I walked hastily from the hotel into the park, taking the path which I had used in the pleasant June days when I had met her at the Monument. You know the kind of night it has been. Therefore when I reached the border of trees opposite my house, I hardly thought it necessary to seek the screen of the shrubbery; the arc lights were throwing the dancing shadows of tree limbs across the pavement, the rush of the wind drowned the noise of footsteps, and the street was deserted, I thought, except for the clouds of whirling dust that passed downtown like so many huge and ghostly pedestrians. I saw that a dim light shone through her blinds and that the house was the picture of peace, suggesting that the walls contained comfort, happiness, and the quiet of a peaceful family. So the fronts of houses lie to us!
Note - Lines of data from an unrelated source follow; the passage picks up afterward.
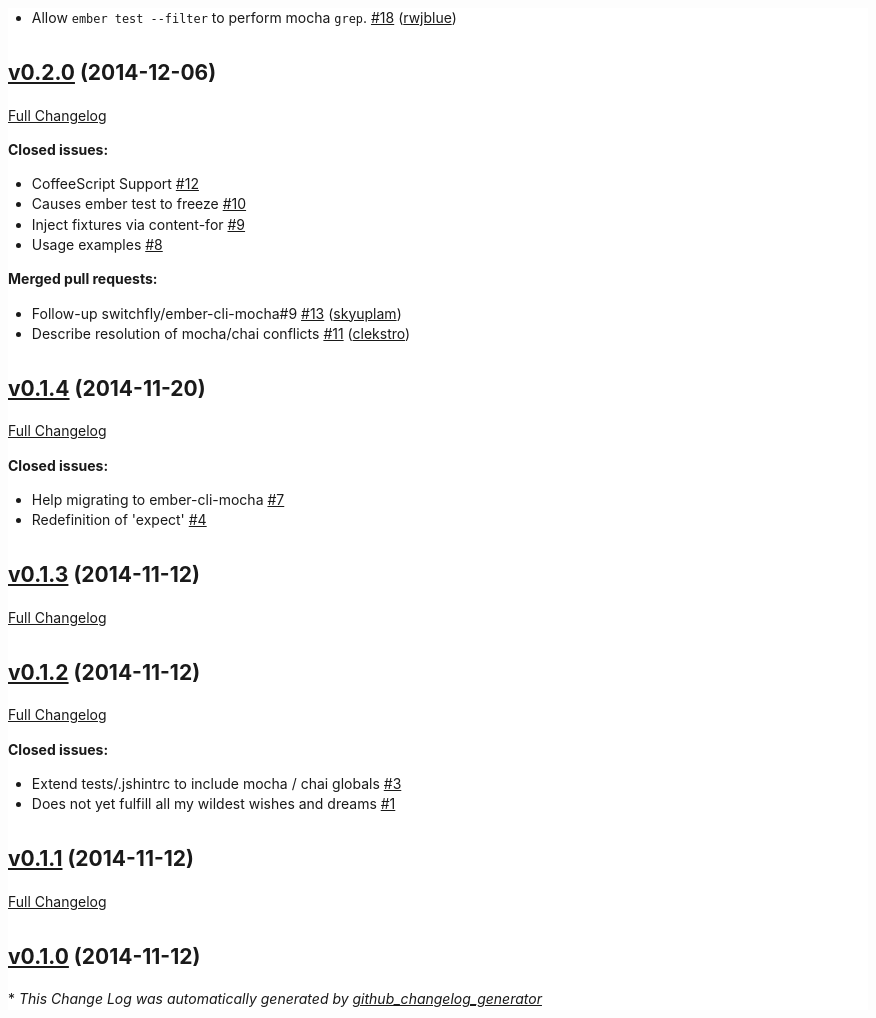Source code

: - Allow `ember test --filter` to perform mocha `grep`. [\#18](https://github.com/ember-cli/ember-cli-mocha/pull/18) ([rwjblue](https://github.com/rwjblue))

## [v0.2.0](https://github.com/ember-cli/ember-cli-mocha/tree/v0.2.0) (2014-12-06)
[Full Changelog](https://github.com/ember-cli/ember-cli-mocha/compare/v0.1.4...v0.2.0)

**Closed issues:**

- CoffeeScript Support [\#12](https://github.com/ember-cli/ember-cli-mocha/issues/12)
- Causes ember test to freeze [\#10](https://github.com/ember-cli/ember-cli-mocha/issues/10)
- Inject fixtures via content-for [\#9](https://github.com/ember-cli/ember-cli-mocha/issues/9)
- Usage examples [\#8](https://github.com/ember-cli/ember-cli-mocha/issues/8)

**Merged pull requests:**

- Follow-up switchfly/ember-cli-mocha\#9 [\#13](https://github.com/ember-cli/ember-cli-mocha/pull/13) ([skyuplam](https://github.com/skyuplam))
- Describe resolution of mocha/chai conflicts [\#11](https://github.com/ember-cli/ember-cli-mocha/pull/11) ([clekstro](https://github.com/clekstro))

## [v0.1.4](https://github.com/ember-cli/ember-cli-mocha/tree/v0.1.4) (2014-11-20)
[Full Changelog](https://github.com/ember-cli/ember-cli-mocha/compare/v0.1.3...v0.1.4)

**Closed issues:**

- Help migrating to ember-cli-mocha [\#7](https://github.com/ember-cli/ember-cli-mocha/issues/7)
- Redefinition of 'expect' [\#4](https://github.com/ember-cli/ember-cli-mocha/issues/4)

## [v0.1.3](https://github.com/ember-cli/ember-cli-mocha/tree/v0.1.3) (2014-11-12)
[Full Changelog](https://github.com/ember-cli/ember-cli-mocha/compare/v0.1.2...v0.1.3)

## [v0.1.2](https://github.com/ember-cli/ember-cli-mocha/tree/v0.1.2) (2014-11-12)
[Full Changelog](https://github.com/ember-cli/ember-cli-mocha/compare/v0.1.1...v0.1.2)

**Closed issues:**

- Extend tests/.jshintrc to include mocha / chai globals [\#3](https://github.com/ember-cli/ember-cli-mocha/issues/3)
- Does not yet fulfill all my wildest wishes and dreams [\#1](https://github.com/ember-cli/ember-cli-mocha/issues/1)

## [v0.1.1](https://github.com/ember-cli/ember-cli-mocha/tree/v0.1.1) (2014-11-12)
[Full Changelog](https://github.com/ember-cli/ember-cli-mocha/compare/v0.1.0...v0.1.1)

## [v0.1.0](https://github.com/ember-cli/ember-cli-mocha/tree/v0.1.0) (2014-11-12)


\* *This Change Log was automatically generated by [github_changelog_generator](https://github.com/skywinder/Github-Changelog-Generator)*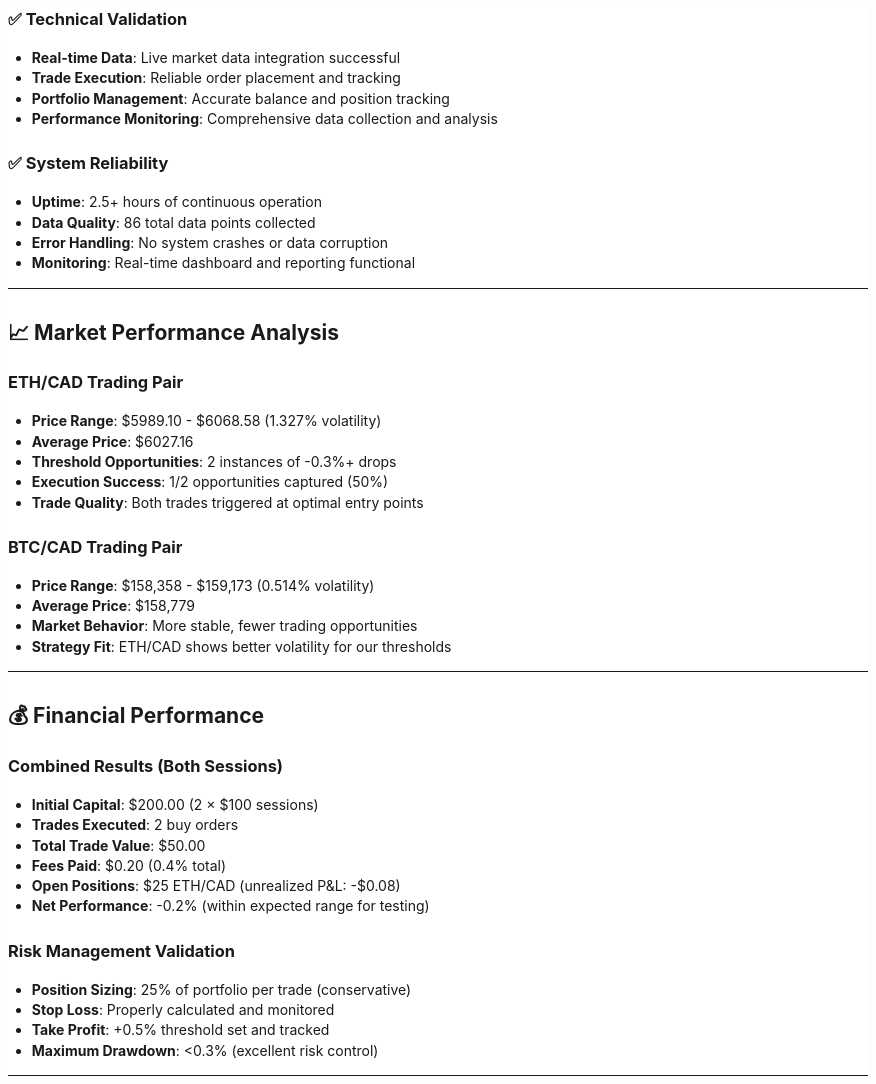 ### ✅ **Technical Validation**
- **Real-time Data**: Live market data integration successful
- **Trade Execution**: Reliable order placement and tracking
- **Portfolio Management**: Accurate balance and position tracking
- **Performance Monitoring**: Comprehensive data collection and analysis

### ✅ **System Reliability**
- **Uptime**: 2.5+ hours of continuous operation
- **Data Quality**: 86 total data points collected
- **Error Handling**: No system crashes or data corruption
- **Monitoring**: Real-time dashboard and reporting functional

---

## 📈 **Market Performance Analysis**

### **ETH/CAD Trading Pair**
- **Price Range**: $5989.10 - $6068.58 (1.327% volatility)
- **Average Price**: $6027.16
- **Threshold Opportunities**: 2 instances of -0.3%+ drops
- **Execution Success**: 1/2 opportunities captured (50%)
- **Trade Quality**: Both trades triggered at optimal entry points

### **BTC/CAD Trading Pair**
- **Price Range**: $158,358 - $159,173 (0.514% volatility)
- **Average Price**: $158,779
- **Market Behavior**: More stable, fewer trading opportunities
- **Strategy Fit**: ETH/CAD shows better volatility for our thresholds

---

## 💰 **Financial Performance**

### **Combined Results (Both Sessions)**
- **Initial Capital**: $200.00 (2 × $100 sessions)
- **Trades Executed**: 2 buy orders
- **Total Trade Value**: $50.00
- **Fees Paid**: $0.20 (0.4% total)
- **Open Positions**: $25 ETH/CAD (unrealized P&L: -$0.08)
- **Net Performance**: -0.2% (within expected range for testing)

### **Risk Management Validation**
- **Position Sizing**: 25% of portfolio per trade (conservative)
- **Stop Loss**: Properly calculated and monitored
- **Take Profit**: +0.5% threshold set and tracked
- **Maximum Drawdown**: <0.3% (excellent risk control)

---
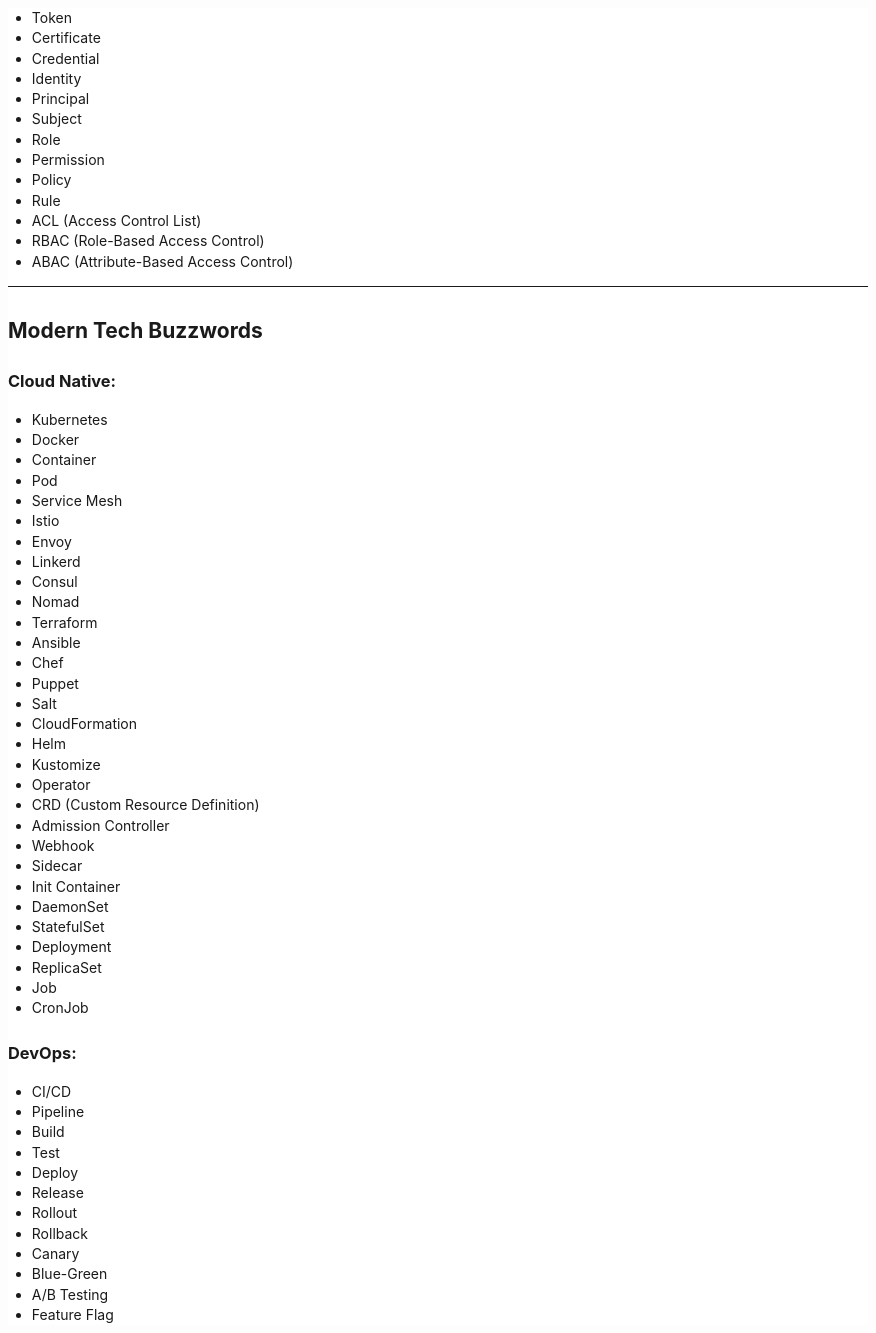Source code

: - Token
- Certificate
- Credential
- Identity
- Principal
- Subject
- Role
- Permission
- Policy
- Rule
- ACL (Access Control List)
- RBAC (Role-Based Access Control)
- ABAC (Attribute-Based Access Control)

---

## Modern Tech Buzzwords

### Cloud Native:
- Kubernetes
- Docker
- Container
- Pod
- Service Mesh
- Istio
- Envoy
- Linkerd
- Consul
- Nomad
- Terraform
- Ansible
- Chef
- Puppet
- Salt
- CloudFormation
- Helm
- Kustomize
- Operator
- CRD (Custom Resource Definition)
- Admission Controller
- Webhook
- Sidecar
- Init Container
- DaemonSet
- StatefulSet
- Deployment
- ReplicaSet
- Job
- CronJob

### DevOps:
- CI/CD
- Pipeline
- Build
- Test
- Deploy
- Release
- Rollout
- Rollback
- Canary
- Blue-Green
- A/B Testing
- Feature Flag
At the very moment that this thought came, I saw from my position under the shadow of a spreading oak, which has not yet dropped its leaves, that I was not the only person who was observing the light behind the blinds. A figure was standing not more than a hundred feet away from me, peering out from beyond one of the light poles. It wore a vizored cap, I thought, and its head rolled this way and that on top of its spare, bent, and agile body. Now and then, however, it ceased this grotesque movement to gaze up at the window. One would have said that this creature was less a man than an ape.

I am not a coward. “Here,” thought I, “is a tangible factor. My word of honor to Julianna is not broken if I seize this customer, whatever he may be, and make him explain the part he is acting.” I stepped forward immediately, but he saw me before I had made two steps. From my bearing and the place where I had concealed myself, he knew at once, I suppose, that I had been watching him, for, turning with a swift motion, he plunged into the shrubs and evergreens behind him. That the thing was as frightened as a rabbit, there can be no doubt; the single little cry it gave forth was not a scream. You would have called it a squeal! In a jiffy I was after him, tearing through the branches among which, with a sinuous twisting of his body, he had just slid; a moment later I reached the open lawn again. The man had vanished.

I knew well enough that he was hiding, probably flattened on the ground, among the evergreens. At another time, on a quiet evening, listening for his movements or even his breathing, might have told me where he lay, but now the wind and the rattle of dead leaves made it necessary for me to use my eyes in my search. Therefore I went back through the bushes, kicking at dark shadows with my foot, my heart thumping with the excitement of the hunt.

As I reached the street again, I looked up toward my house, and there, at the front door, I saw a crack widen and a black figure of a man come out and down the steps. It crossed the street, and when it had gone into the park, I followed it. You know what happened; this second man was you.

And now I ask you, Doctor, man to man—For God’s sake, tell me what you know!